### TEXT SECTION
++++++

Prepare state space trajectories for a syllabic analysis.

In [1]:
%load_ext autoreload
%autoreload 2

In [2]:
import os
os.environ["CUDA_VISIBLE_DEVICES"] = ""

In [3]:
from collections import Counter, defaultdict
import itertools
from pathlib import Path
import pickle
from typing import Any

import datasets
import numpy as np
import pandas as pd
import seaborn as sns
from sklearn.linear_model import RidgeCV
from sklearn.model_selection import train_test_split, cross_val_score
import torch
import transformers

from src.analysis.state_space import StateSpaceAnalysisSpec

In [19]:
# use a word-level equivalence dataset regardless of model, so that we can look up cohort facts
equiv_dataset_path = "data/timit_equiv_phoneme_6_1.pkl"
timit_corpus_path = "data/timit_syllables"

out_by_identity = "out/state_space_specs/all_syllables.pkl"
# out_by_onset = "out/state_space_specs/all_syllables_by_onset.pkl"
# out_by_nucleus = "out/state_space_specs/all_syllables_by_nucleus.pkl"
out_by_ordinal = "out/state_space_specs/all_syllables_by_ordinal.pkl"
out_by_identity_and_ordinal = "out/state_space_specs/all_syllables_by_identity_and_ordinal.pkl"

In [5]:
with open(equiv_dataset_path, "rb") as f:
    equiv_dataset = pickle.load(f)

In [6]:
timit_corpus = datasets.load_from_disk(timit_corpus_path)

## Prepare cohort data

In [8]:
equiv_frames_by_item = equiv_dataset.hidden_state_dataset.frames_by_item

In [9]:
timit_corpus["train"][0]["word_syllable_detail"]

[[{'idx': 0,
   'phoneme_end_idx': 2,
   'phoneme_start_idx': 0,
   'phones': ['SH', 'IH'],
   'start': 3050,
   'stop': 5723,
   'stress': None}],
 [{'idx': 0,
   'phoneme_end_idx': 4,
   'phoneme_start_idx': 0,
   'phones': ['HH', 'EH', 'D', 'JH'],
   'start': 5723,
   'stop': 10337,
   'stress': None}],
 [{'idx': 0,
   'phoneme_end_idx': 2,
   'phoneme_start_idx': 0,
   'phones': ['JH', 'IH'],
   'start': 9190,
   'stop': 11517,
   'stress': None}],
 [{'idx': 0,
   'phoneme_end_idx': 3,
   'phoneme_start_idx': 0,
   'phones': ['D', 'AH', 'K'],
   'start': 11517,
   'stop': 16334,
   'stress': None}],
 [{'idx': 0,
   'phoneme_end_idx': 3,
   'phoneme_start_idx': 0,
   'phones': ['S', 'UW', 'T'],
   'start': 16334,
   'stop': 21199,
   'stress': None}],
 [{'idx': 0,
   'phoneme_end_idx': 2,
   'phoneme_start_idx': 0,
   'phones': ['AH', 'N'],
   'start': 21199,
   'stop': 22560,
   'stress': None}],
 [{'idx': 0,
   'phoneme_end_idx': 3,
   'phoneme_start_idx': 0,
   'phones': ['G', 'R

In [12]:
frame_spans_by_syllable = defaultdict(list)

++++++

### Stored items
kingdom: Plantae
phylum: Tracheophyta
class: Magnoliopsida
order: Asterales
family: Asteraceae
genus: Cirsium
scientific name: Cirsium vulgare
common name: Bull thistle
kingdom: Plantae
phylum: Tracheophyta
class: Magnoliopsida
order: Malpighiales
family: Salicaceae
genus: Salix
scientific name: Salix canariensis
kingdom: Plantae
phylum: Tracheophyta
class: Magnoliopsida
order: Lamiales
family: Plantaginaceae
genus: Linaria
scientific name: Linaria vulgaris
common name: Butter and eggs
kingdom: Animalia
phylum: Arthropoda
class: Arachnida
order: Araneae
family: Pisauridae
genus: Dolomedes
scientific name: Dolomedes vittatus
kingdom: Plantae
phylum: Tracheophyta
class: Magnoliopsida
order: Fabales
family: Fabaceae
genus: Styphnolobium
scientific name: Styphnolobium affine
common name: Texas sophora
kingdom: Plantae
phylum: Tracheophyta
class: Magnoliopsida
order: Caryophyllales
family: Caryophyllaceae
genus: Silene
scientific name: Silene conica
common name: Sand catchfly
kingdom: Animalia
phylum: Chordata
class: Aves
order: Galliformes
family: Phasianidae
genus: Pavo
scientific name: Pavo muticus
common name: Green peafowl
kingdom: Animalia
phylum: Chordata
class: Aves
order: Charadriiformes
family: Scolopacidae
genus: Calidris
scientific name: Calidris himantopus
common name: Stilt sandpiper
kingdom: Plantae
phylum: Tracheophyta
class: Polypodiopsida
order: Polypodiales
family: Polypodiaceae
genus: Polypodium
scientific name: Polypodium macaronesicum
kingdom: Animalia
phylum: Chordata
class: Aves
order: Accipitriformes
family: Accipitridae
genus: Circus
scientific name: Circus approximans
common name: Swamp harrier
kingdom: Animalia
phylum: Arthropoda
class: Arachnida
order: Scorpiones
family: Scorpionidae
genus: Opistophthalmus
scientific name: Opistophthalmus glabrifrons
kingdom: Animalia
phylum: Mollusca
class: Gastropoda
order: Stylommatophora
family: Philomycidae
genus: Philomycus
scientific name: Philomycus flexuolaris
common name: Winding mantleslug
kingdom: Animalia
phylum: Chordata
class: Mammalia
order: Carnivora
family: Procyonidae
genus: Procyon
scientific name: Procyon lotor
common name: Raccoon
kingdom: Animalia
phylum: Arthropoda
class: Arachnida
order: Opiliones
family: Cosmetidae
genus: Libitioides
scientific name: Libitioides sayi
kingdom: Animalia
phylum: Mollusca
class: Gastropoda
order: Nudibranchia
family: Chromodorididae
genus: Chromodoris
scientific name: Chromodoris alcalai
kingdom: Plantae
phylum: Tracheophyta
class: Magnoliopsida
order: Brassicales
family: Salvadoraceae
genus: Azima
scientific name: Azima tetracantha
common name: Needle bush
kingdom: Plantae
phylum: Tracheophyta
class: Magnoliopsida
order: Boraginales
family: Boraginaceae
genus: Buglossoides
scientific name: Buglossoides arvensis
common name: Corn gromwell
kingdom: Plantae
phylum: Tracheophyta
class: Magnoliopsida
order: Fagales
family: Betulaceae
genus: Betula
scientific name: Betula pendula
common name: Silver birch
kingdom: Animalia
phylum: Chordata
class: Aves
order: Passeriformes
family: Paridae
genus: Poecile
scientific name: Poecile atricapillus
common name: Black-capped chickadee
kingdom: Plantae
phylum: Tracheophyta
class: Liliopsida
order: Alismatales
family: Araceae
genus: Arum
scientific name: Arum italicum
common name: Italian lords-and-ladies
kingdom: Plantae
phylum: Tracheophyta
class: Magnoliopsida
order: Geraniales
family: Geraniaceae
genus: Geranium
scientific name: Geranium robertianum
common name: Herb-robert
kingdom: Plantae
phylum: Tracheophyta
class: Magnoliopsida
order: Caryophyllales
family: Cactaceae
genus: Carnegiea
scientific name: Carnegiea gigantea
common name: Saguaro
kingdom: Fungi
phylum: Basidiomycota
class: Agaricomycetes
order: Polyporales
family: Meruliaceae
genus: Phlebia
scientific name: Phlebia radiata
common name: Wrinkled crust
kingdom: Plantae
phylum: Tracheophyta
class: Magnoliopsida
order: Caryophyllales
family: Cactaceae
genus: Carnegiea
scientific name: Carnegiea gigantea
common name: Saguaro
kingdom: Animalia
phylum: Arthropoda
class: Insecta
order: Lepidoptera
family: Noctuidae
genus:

++++++

### JOB
Write what comes next in the notebook on preparing state space trajectories for syllabic analysis, picking up after its final line of code. The data has nothing to do with the notebook on preparing state space trajectories for syllabic analysis.

### RESPONSE TO THE EXERCISE
frame_spans_by_syllable_ordinal = defaultdict(list)
frame_spans_by_syllable_and_ordinal = defaultdict(list)

def process_item(item, idx):
    # How many frames do we have stored for this item?
    start_frame, stop_frame = equiv_frames_by_item[idx]
    num_frames = stop_frame - start_frame

    compression_ratio = num_frames / len(item["input_values"])

    for word in item["word_syllable_detail"]:
        for syllable in word:
            syllable_start_frame = start_frame + int(syllable["start"] * compression_ratio)
            syllable_stop_frame = start_frame + int(syllable["stop"] * compression_ratio)

            syllable_phones = tuple(syllable["phones"])
            span = (syllable_start_frame, syllable_stop_frame)
            frame_spans_by_syllable[syllable_phones].append(span)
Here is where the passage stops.